= Passage =
2007-04-23 04:49:21 · 6 answers · asked by Anonymous in Family & Relationships Family

My boyfriend and I want to get out of there so bad but we do not have enough money saved up yet. We are just trying to keep everything cool until we do. Are there any suggestions out there? Can anyone give me some comforting advice. These people have serious issues that I can't deal with anymore. My love for my boyfriend is the only reason I put up with this crap. I am just so fed up with this, and he is too. We are sick of being the target in the house for drama. Another thing that sucks is it is hard for us to save money when we are always trying to contribute money for rent and other things, and we have our own bills to pay. I wish his parents would grow up and stop wasting their money on wasteful things. Obviously they are alcoholics, and that is a huge factor to all of this.

= Entries provided =

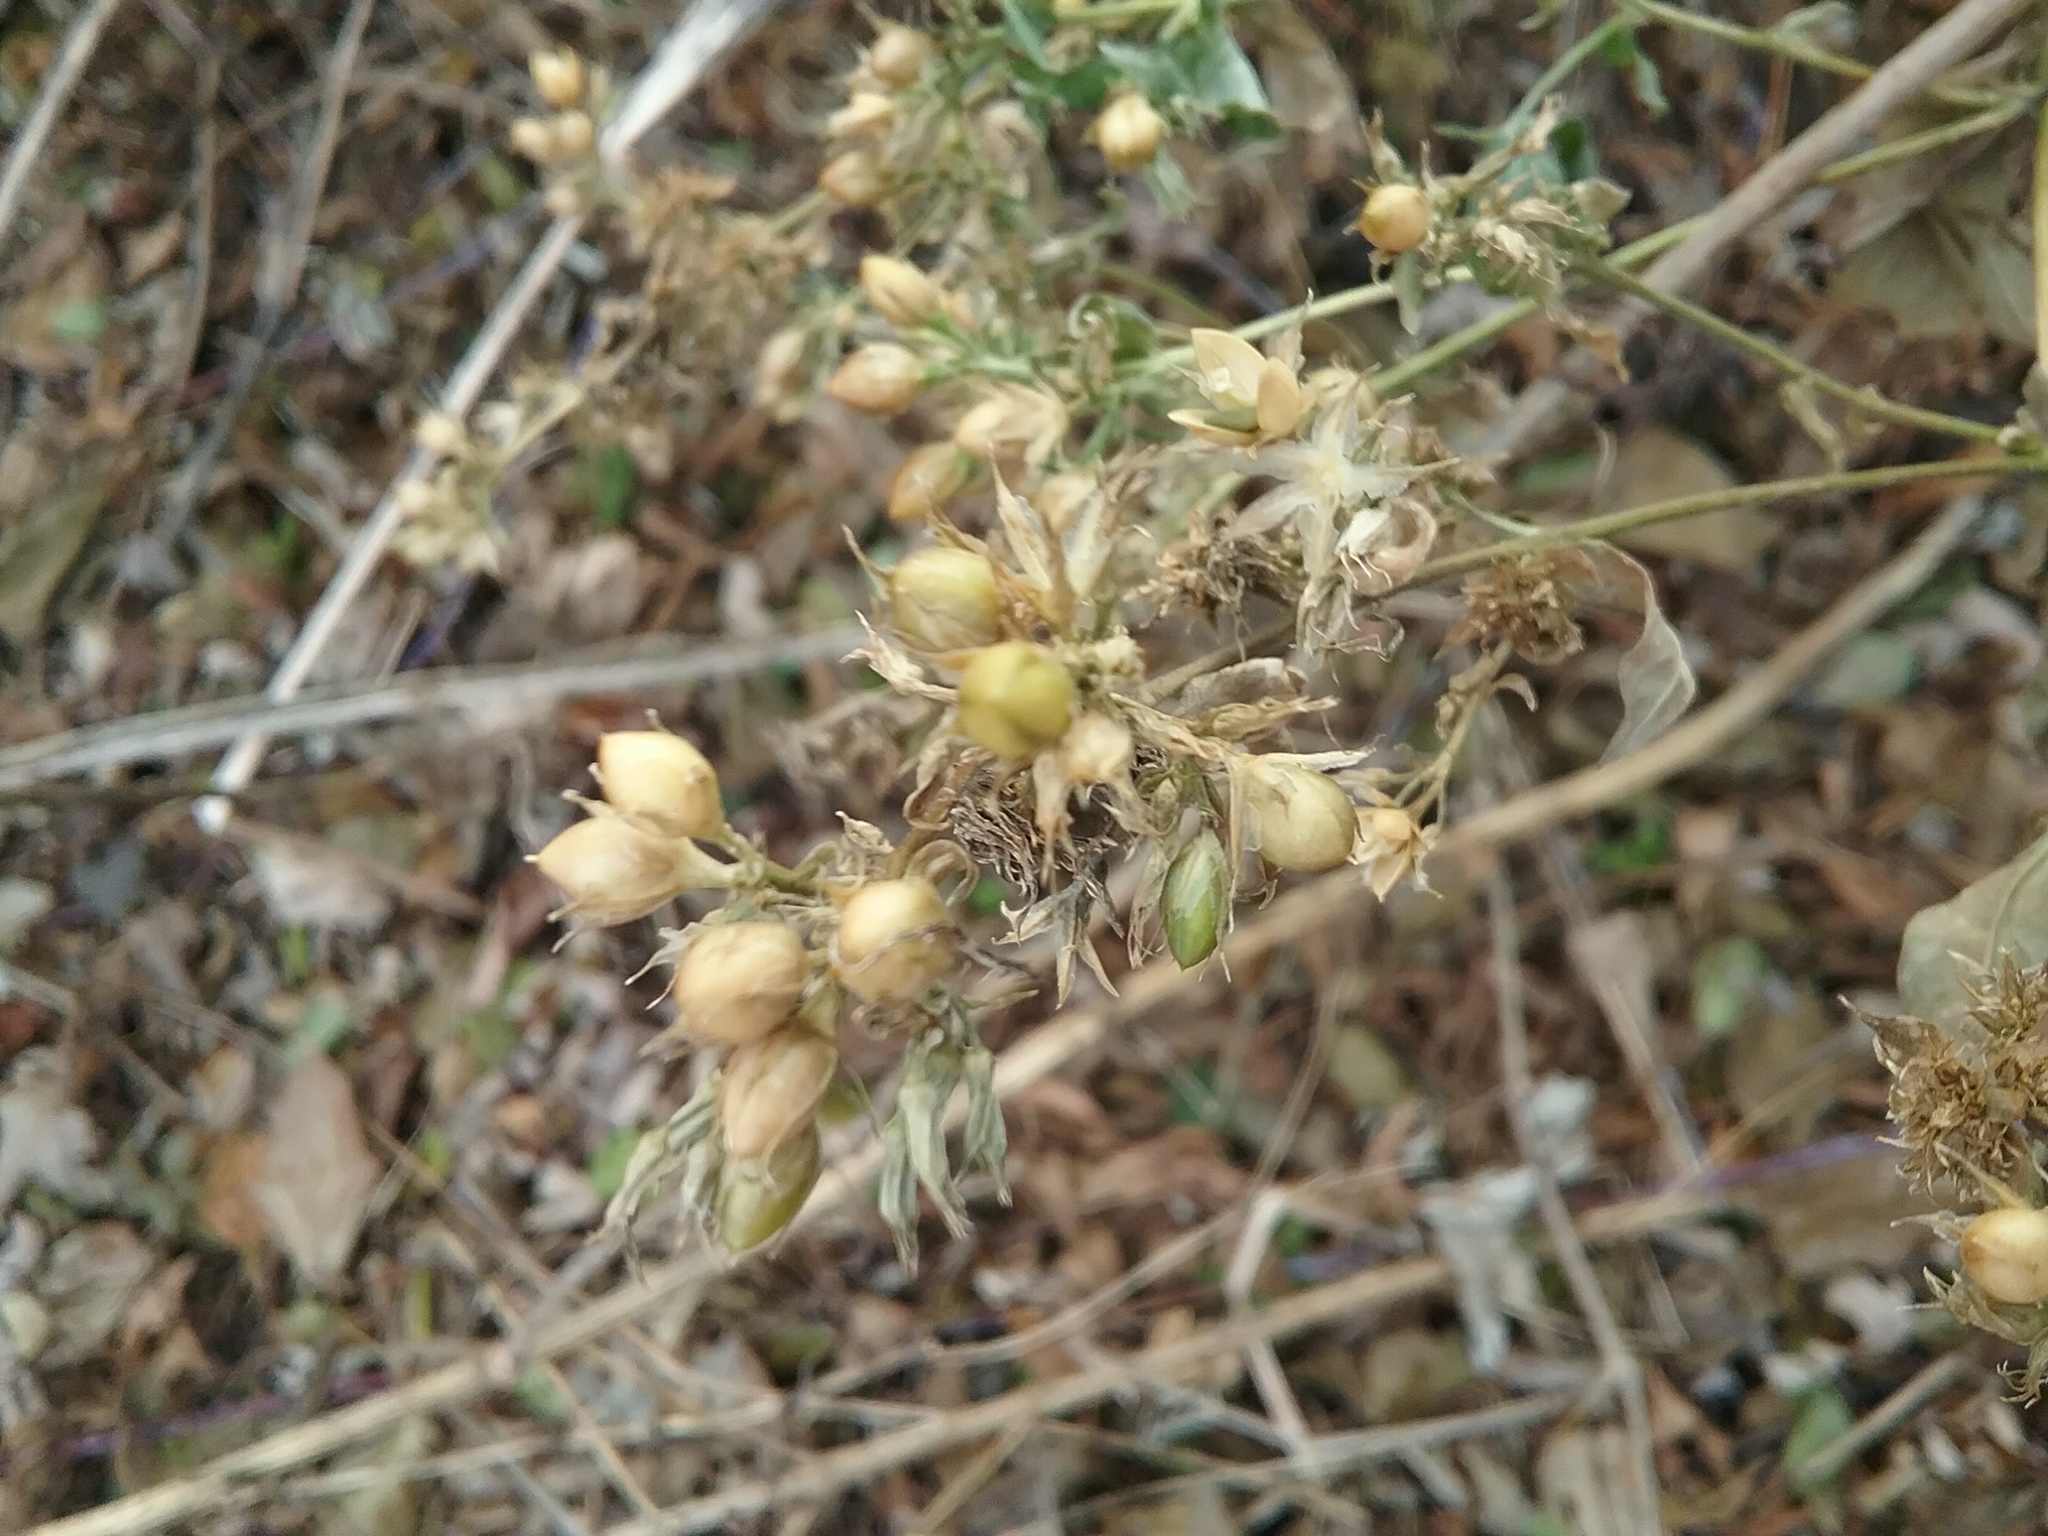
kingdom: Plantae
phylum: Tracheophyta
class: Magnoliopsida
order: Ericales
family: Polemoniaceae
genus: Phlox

...

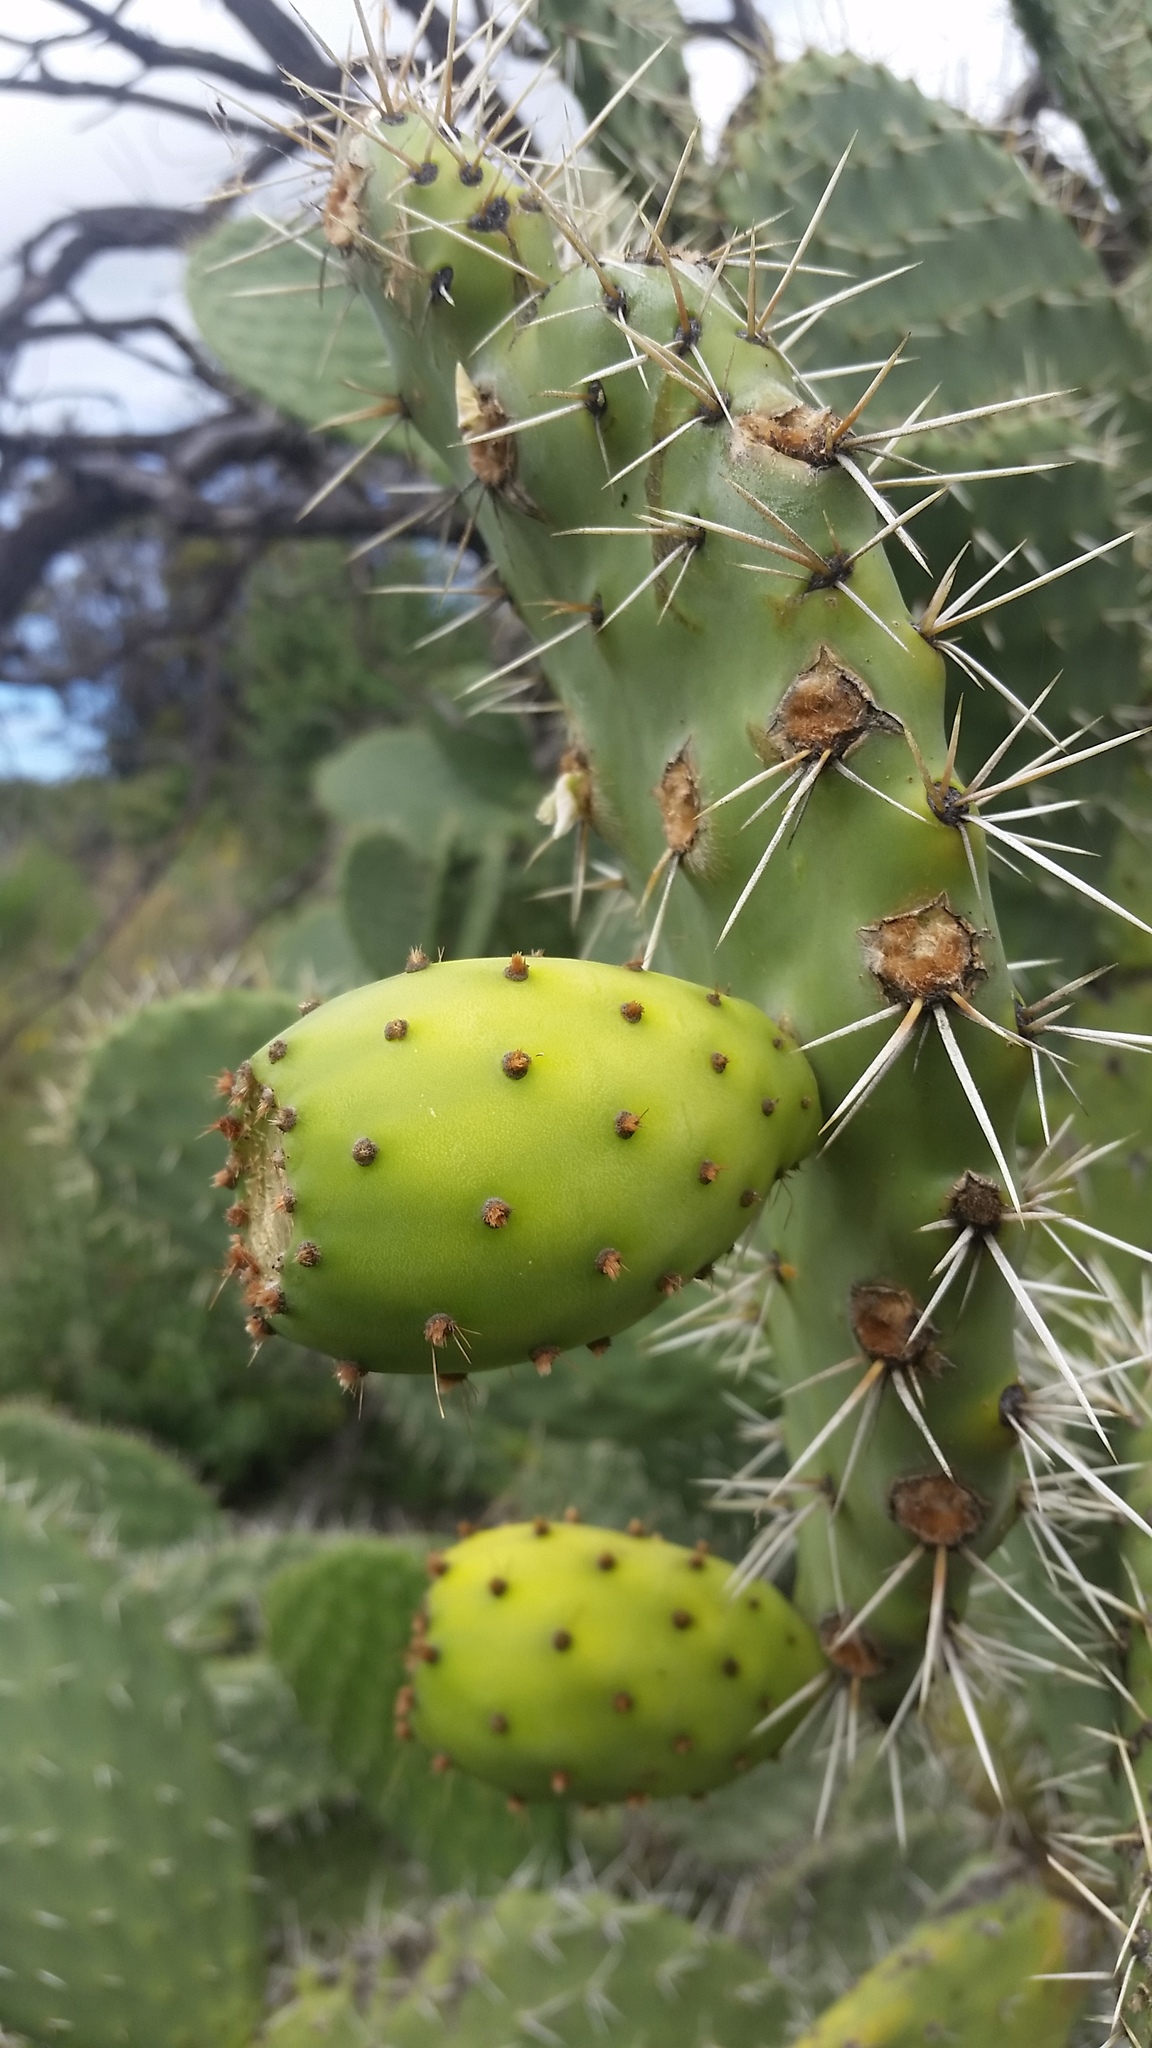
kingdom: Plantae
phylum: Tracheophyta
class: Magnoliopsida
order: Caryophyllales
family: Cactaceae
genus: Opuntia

= Exercise requirements =
**A)** Answer these questions using the post:
(i) Why have the writer and the boyfriend not yet moved out?
(ii) What does the writer name as the only reason for putting up with the situation?
(iii) What does the writer say makes it hard for the couple to save money?
**B)** Transcribe the stretch of the post from "2007-04-23 04:49:21 ·" through "all of this." word for word.

= Responses per task =
**A)**
(i) They do not have enough money saved up yet.
(ii) The writer's love for the boyfriend.
(iii) They are always trying to contribute money for rent and other things, and they have their own bills to pay.

**B)**
2007-04-23 04:49:21 · 6 answers · asked by Anonymous in Family & Relationships Family

My boyfriend and I want to get out of there so bad but we do not have enough money saved up yet. We are just trying to keep everything cool until we do. Are there any suggestions out there? Can anyone give me some comforting advice. These people have serious issues that I can't deal with anymore. My love for my boyfriend is the only reason I put up with this crap. I am just so fed up with this, and he is too. We are sick of being the target in the house for drama. Another thing that sucks is it is hard for us to save money when we are always trying to contribute money for rent and other things, and we have our own bills to pay. I wish his parents would grow up and stop wasting their money on wasteful things. Obviously they are alcoholics, and that is a huge factor to all of this.